**Source extract**
[Start of Attachment]

Weather conditions throughout much of cattle country are setting the stage for a possible resurgence of anthrax, says Charlie Stoltenow, North Dakota State University Extension veterinarian. A South Dakota case in April and another in Minnesota in early July means all cattlemen need to be on the alert.

"In our experience, these wet, then dry, hot weather pattern cycles set up environmental conditions that favor the occurrence of anthrax in the region," Stoltenow says.

Anthrax occurs all the way from the Gulf of Mexico to Canada's Northwest Territories, Stoltenow says, and is spread by soil-borne spores. The spores can reside in the soil for 50 years or more. Extremely dry conditions and very wet conditions create an environment that allows anthrax spores to come to the soil surface and be picked up by cattle and other animals.

[End of Attachment]

Stored data:
[Start of Attachment]

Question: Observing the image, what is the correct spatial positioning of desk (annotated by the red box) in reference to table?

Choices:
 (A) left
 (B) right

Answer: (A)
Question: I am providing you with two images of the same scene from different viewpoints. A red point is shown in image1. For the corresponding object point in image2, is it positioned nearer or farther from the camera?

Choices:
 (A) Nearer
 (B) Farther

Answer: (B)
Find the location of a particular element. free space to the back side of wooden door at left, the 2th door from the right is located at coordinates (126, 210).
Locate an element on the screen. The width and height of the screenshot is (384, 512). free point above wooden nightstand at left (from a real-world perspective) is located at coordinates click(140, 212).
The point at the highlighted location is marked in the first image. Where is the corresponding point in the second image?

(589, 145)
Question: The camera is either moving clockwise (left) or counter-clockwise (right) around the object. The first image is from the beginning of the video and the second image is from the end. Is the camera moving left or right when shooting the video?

[End of Attachment]

**What to work on**
Pick up the article on anthrax risk in cattle country right after its last sentence and write the next few paragraphs.

**Task answer**
An animal that contracts anthrax dies very quickly, so if you have an unexplained death in your cattle, contact a veterinarian right away and don't handle the carcass. If an animal has anthrax and the carcass is cut or split open, spores will form in 4-6 hours, Stoltenow says. "If you have anthrax, we want those carcasses burned, and burned quickly," he says. "We don't want to just bury a carcass because all we're doing is seeding it down for the next 50 years."

The disease is easily controlled with an inexpensive vaccine, and Stoltenow encourages producers to consider vaccinating their cattle. "Invariably, when we have cases of anthrax, it's in unvaccinated animals. The vaccine works extremely well and cattle are just too expensive to watch them tip over out there."